Remember: Organizations may be very advanced in some areas while still developing in other areas. For example, a young or small organization formed to respond to a specific situation could be at a high level on quality of programs but at a lower level on infrastructure.  In fact, a “low” score on infrastructure probably means that the group is focused right where it needs to in its early phase of development. We offer the levels as a way to measure current practices and raise points of inquiry to best define what your group needs to meet its goals.

Below are descriptions of each level (See also the Glossary):

Level 1: Emerging. Generally corresponds to a small, young or start-up phase. The group may have come together around a specific campaign or project focus without explicit commitment to collective, long-term work toward systemic change. Work is driven by a small number of committed staff and board, but may not have significant resources. Structure is a bit loose or ad-hoc, with informal processes and practices. May be more spontaneous and reactive.

Level 2: Developing.   Basic practices are in place regarding planning, program design and organizational leadership, but processes are still often informal or inconsistent. Scale of organizing and advocacy may be somewhat limited and primarily responsive to immediate opportunities to win concrete change.

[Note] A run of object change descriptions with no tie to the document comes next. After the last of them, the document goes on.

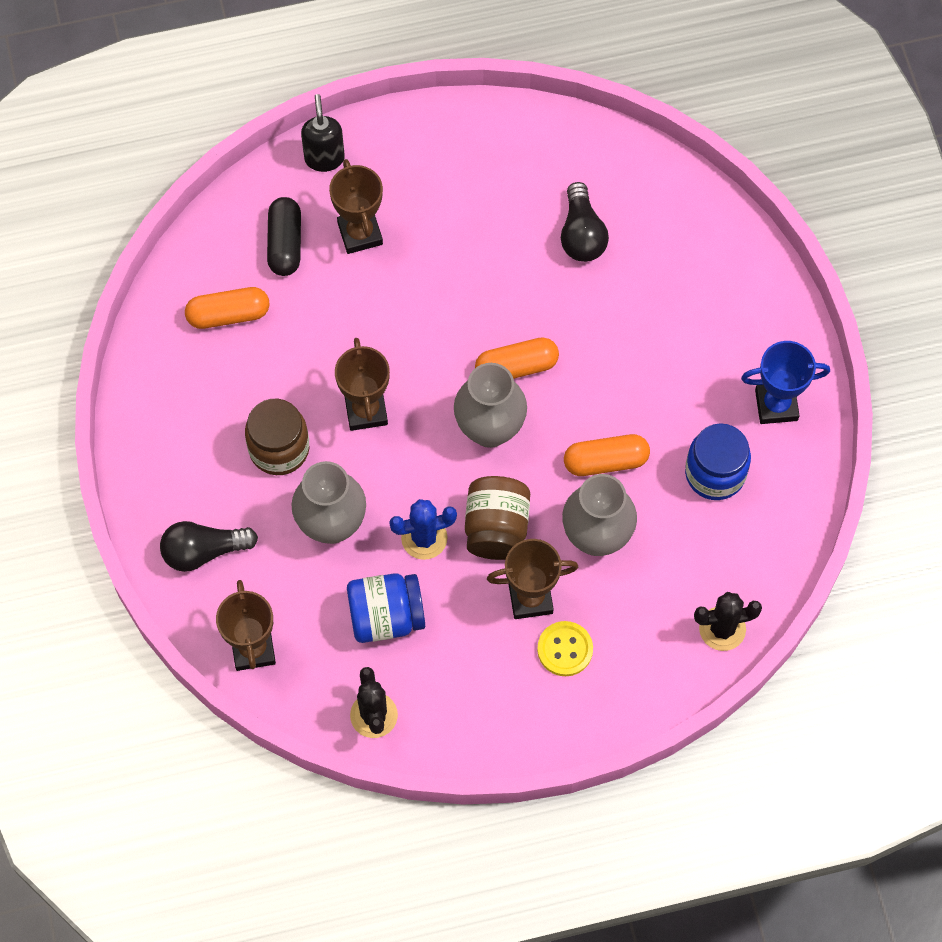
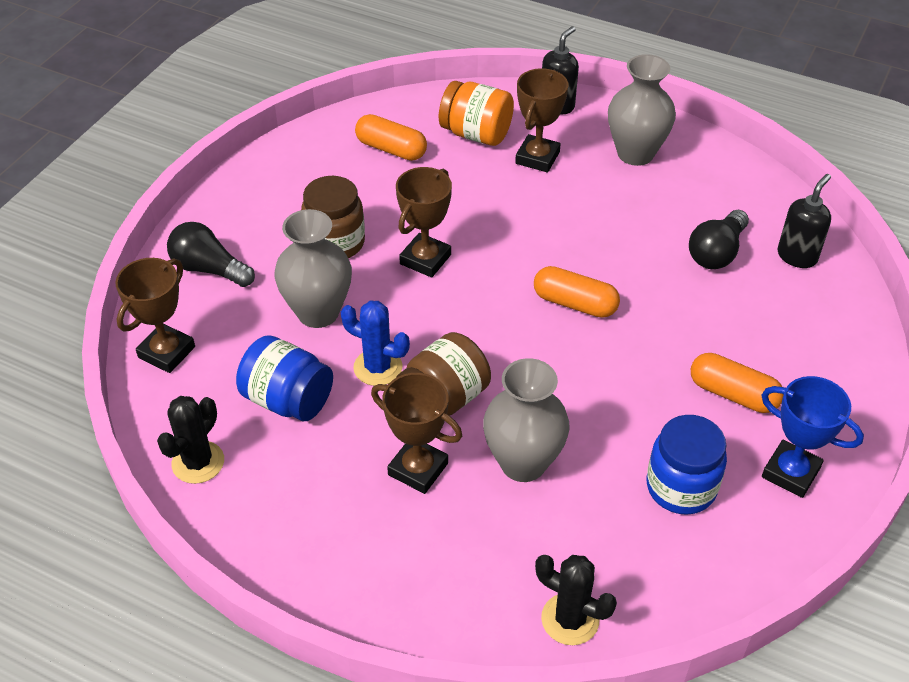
camera: 40 degrees right, 20 degrees down
(285, 243) = (476, 134): black capsule -> orange jar
(490, 429) = (510, 330): grey vase -> grey vase (635, 153)
(565, 649) = (406, 529): yellow button -> none
(606, 461) = (587, 413): orange capsule -> orange capsule (733, 394)
(643, 193) = (797, 256): none -> black soap dispenser

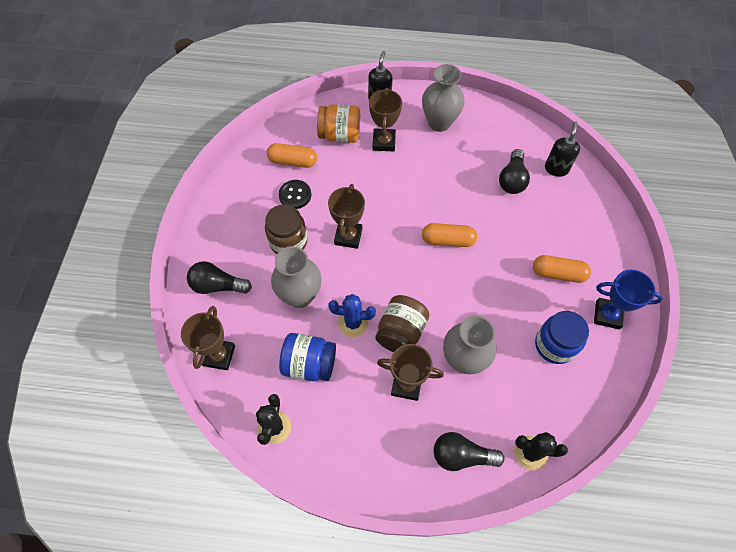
camera: 20 degrees left, 15 degrees up
(373, 190) = (295, 195): none -> black button
(457, 587) = (461, 455): none -> black light bulb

Level 3: Progressing. Clear analysis of structural injustice and inequities and commitment to work together over the long haul. Shared vision, values, and common understanding across the organization. Increased clarity about the importance of internal capacity-building and leadership development.  Moderate level of infrastructure in place.

Level 4: Strategic.  Diverse strategies and tactics aimed at transforming policies, institutions, culture, individual attitudes and behavior, and reframing the larger public debate and social norms. Skills, resources, and infrastructure aligned with scope of goals. Practices and policies are written, transparent, understood, and consistently implemented.  Strategic and proactive planning, and commitment to shared power and leadership development at all levels. Visible commitment to movement building with active strategic partnerships with other alliances to scale up for broader impact.

Using the average responses across all areas, the assessment provides you with an overall level that reflects these typical phases of organizational development.  

Q) Is the My Healthy Organization assessment filled out all online?

A) The MHO Assessment lives on a user-friendly web platform.  Participants fill out the tool through our website; this usually takes less than an hour.  If needed, participants have the option to fill out the assessment on a paper copy and have their responses integrated into the overall results.

Q) Are individual’s assessment responses kept confidential? How?

A) Yes. Assessment data is summarized without names, and if quotes are shared they are not attributed by name but rather used to illustrate meaningful points. The auto-generated reports provide several controls to ensure that all responses and reports are anonymous.

Q) What is the process: How do we know how to do this?

A) First off: You won’t be alone. You will be guided by RoadMap’s Customer Service team or a facilitator who has received specific training on the MHO assessment.

You’ll move through preparation, taking the assessment and analyzing the results to create an action plan.  While every assessment process is different, you can expect the experience to follow the general outline on the Taking the Assessment page.